- **What is asked**
1. In the passage on Ufipa and the lake coast, how long is the voyage that separates this coast from the opposite shore?
2. From the passage on Ufipa and the lake coast, reproduce the stretch from "Crossing the Runangwa" through "are of importance.".

Crossing the Runangwa or Marungu River, which, draining the southern countries towards the Tanganyika, is represented to equal the Malagarazi in volume, the traveller passes through the districts of Marungu Tafuna, Ubeyya, and Iwemba. Thence, turning to the north, he enters the country of the Wapoka, between whom and the Lake lie the Wasowwa and the Wafipa. This coast is divided from the opposite shore by a voyage of fourteen hours; it is a hilly expanse divided by low plains, where men swarm according to the natives like ants. At a short distance from the shore lies the Mvuma group, seven rocks or islets, three of which are considerable in size, and the largest, shaped like a cone, breeds goats in plenty, whilst the sea around is rich in fish. There are other islets in the neighbourhood, but none are of importance.

Ufipa is an extensive district fertilised by many rivers. It produces grain in abundance, and the wild rice is of excellent flavour. Cattle abounded there before the Watuta, who held part of the country, began a system of plunder and waste, which ended in their emigration to the north of Uvinza; cows, formerly purchased for a few strings of cheap white beads, are now rare and dear. The Wafipa are a wild but kindly people, who seldom carry arms: they have ever welcomed the merchants that visited them for slaves and ivory, and they are subject to four or five principal chiefs. The servile specimens seen at Unyanyembe were more like the jungle races of the Deccan than Africans—small and short, sooty and shrunken men, so timid, ignorant, and suspicious, that it was found impossible to obtain from them the simplest specimen of their dialect. Some of them, like the Wanyoro, had extracted all the lower incisors.

- **Supplied information**

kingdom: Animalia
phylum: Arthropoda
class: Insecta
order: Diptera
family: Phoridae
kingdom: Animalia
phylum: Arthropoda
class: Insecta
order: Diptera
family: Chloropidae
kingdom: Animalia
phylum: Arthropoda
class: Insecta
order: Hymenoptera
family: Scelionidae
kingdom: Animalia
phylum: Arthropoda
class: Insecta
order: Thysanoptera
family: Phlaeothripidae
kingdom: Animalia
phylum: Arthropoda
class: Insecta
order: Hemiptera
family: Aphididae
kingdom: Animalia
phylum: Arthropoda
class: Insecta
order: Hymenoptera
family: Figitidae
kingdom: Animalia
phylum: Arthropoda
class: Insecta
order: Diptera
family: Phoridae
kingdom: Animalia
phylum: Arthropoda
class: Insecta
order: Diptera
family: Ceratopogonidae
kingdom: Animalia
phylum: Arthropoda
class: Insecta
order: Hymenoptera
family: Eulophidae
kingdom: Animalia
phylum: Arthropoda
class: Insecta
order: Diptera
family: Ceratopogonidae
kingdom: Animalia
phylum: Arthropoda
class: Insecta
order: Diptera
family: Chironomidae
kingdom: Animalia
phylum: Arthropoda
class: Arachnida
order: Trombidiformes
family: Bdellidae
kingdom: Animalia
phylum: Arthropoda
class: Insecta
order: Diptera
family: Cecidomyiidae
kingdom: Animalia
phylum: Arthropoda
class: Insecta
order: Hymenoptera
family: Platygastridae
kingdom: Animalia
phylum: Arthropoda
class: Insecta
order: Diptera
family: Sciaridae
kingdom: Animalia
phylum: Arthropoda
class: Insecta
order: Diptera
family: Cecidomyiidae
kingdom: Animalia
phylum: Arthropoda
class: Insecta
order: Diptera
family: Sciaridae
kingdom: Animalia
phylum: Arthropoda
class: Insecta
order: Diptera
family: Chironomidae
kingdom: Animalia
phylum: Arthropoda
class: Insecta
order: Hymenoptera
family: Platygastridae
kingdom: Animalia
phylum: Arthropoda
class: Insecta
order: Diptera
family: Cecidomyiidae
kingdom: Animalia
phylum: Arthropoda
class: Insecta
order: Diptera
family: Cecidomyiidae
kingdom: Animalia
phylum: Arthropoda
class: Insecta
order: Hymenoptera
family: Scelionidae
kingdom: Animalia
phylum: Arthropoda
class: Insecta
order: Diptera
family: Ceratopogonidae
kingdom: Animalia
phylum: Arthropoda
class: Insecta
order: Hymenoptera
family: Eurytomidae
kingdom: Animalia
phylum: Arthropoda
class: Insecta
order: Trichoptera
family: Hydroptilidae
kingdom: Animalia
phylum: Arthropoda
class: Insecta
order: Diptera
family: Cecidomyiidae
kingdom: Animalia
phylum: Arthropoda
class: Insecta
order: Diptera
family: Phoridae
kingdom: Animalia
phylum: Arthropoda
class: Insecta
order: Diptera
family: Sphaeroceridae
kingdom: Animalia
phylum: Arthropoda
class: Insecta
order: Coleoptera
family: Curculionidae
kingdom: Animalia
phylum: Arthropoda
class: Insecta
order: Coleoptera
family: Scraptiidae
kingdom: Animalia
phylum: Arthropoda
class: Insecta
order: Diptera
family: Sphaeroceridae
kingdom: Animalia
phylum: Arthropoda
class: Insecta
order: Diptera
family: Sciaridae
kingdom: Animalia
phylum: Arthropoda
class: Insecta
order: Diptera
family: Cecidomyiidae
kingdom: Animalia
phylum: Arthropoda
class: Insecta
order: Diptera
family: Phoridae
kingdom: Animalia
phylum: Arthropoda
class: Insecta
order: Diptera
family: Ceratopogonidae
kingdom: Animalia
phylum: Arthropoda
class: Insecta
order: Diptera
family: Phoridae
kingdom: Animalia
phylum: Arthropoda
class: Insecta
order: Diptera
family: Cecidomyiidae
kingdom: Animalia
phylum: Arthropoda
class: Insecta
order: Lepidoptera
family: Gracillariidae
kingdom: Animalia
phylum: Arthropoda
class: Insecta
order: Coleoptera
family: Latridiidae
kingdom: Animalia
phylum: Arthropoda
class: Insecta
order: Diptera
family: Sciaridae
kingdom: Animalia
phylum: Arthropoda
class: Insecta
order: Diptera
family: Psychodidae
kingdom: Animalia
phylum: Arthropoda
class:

- **Solved problems**
1. Fourteen hours.

2.
Crossing the Runangwa or Marungu River, which, draining the southern countries towards the Tanganyika, is represented to equal the Malagarazi in volume, the traveller passes through the districts of Marungu Tafuna, Ubeyya, and Iwemba. Thence, turning to the north, he enters the country of the Wapoka, between whom and the Lake lie the Wasowwa and the Wafipa. This coast is divided from the opposite shore by a voyage of fourteen hours; it is a hilly expanse divided by low plains, where men swarm according to the natives like ants. At a short distance from the shore lies the Mvuma group, seven rocks or islets, three of which are considerable in size, and the largest, shaped like a cone, breeds goats in plenty, whilst the sea around is rich in fish. There are other islets in the neighbourhood, but none are of importance.